Reviewed patch and looks good to me.

comment:22 follow-up: Changed at 2011-07-31T20:00:13Z by warner

whoops, I *really* lost track of this one.

DS> I meant, what is lost by only having 127.0.0.1 in the list of DS> addresses, all the time?

Um, if everyone in the grid only publishes 127.0.0.1, then how will distant nodes ever connect to each other? Since we don't have UPnP or NAT traversal, we need everyone (well, N-1) to have+publish a public IP address.

This patch needs docs: in addition to making sure people can successfully use this feature, we need to a place to answer the user confusion that's likely to occur when someone assumes that "tub.location=" should behave the same way as "#tub.location=". (I'm not as sure that ["tub.location=" == anonymous] is the best UI for this, at least not as sure as I was 15 months ago. The whole-config "anonymous" flag feels like an important addition.)

gdt's observation in comment:18 is a good one. Ideally, pure-clients should be able to hang out behind NAT and not admit to having a real address. (I *think* the FURL location-hint format will tolerate this, but I haven't actually tested it). We've always been on the fence about whether Tahoe is a client-server system or a P2P system. Having clients announce their addresses makes it more P2Pish.

- **INFORMATION PROVIDED**:
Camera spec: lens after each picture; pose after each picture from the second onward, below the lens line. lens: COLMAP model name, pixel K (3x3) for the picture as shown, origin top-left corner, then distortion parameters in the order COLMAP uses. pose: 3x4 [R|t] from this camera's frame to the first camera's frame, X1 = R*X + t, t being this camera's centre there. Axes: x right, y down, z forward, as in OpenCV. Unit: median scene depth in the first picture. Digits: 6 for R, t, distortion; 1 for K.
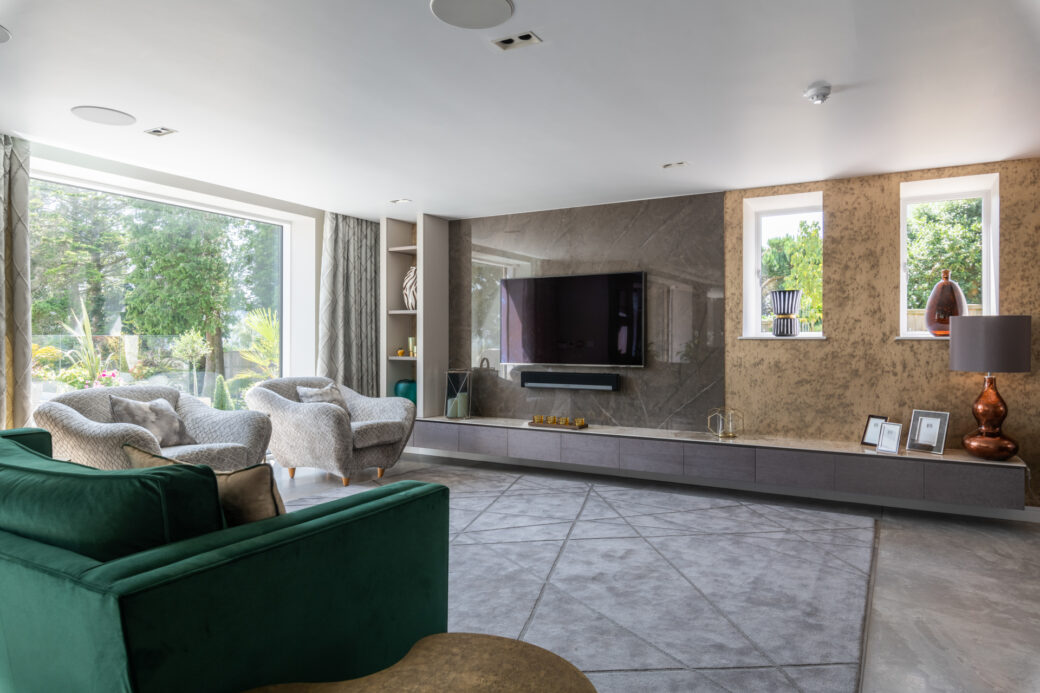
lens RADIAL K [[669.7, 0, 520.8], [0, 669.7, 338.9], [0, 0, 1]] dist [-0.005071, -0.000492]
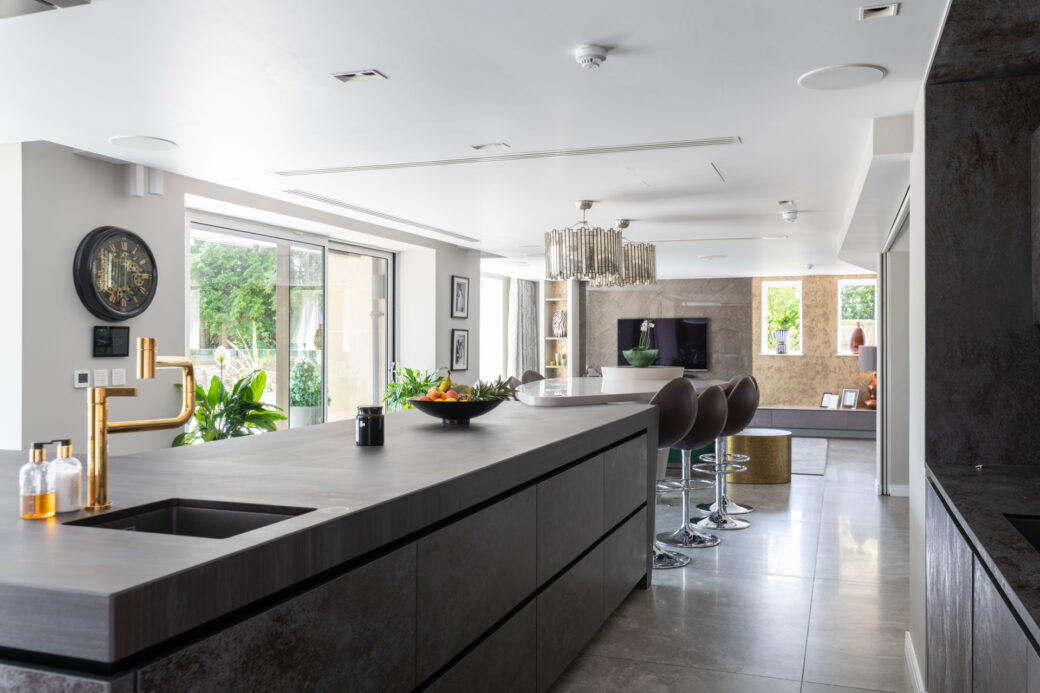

- **EXERCISE REQUIREMENTS**: In the ticket comment, which two capabilities does the project lack, so that nodes must publish a public IP address?

- **WRITTEN ANSWER**: UPnP and NAT traversal.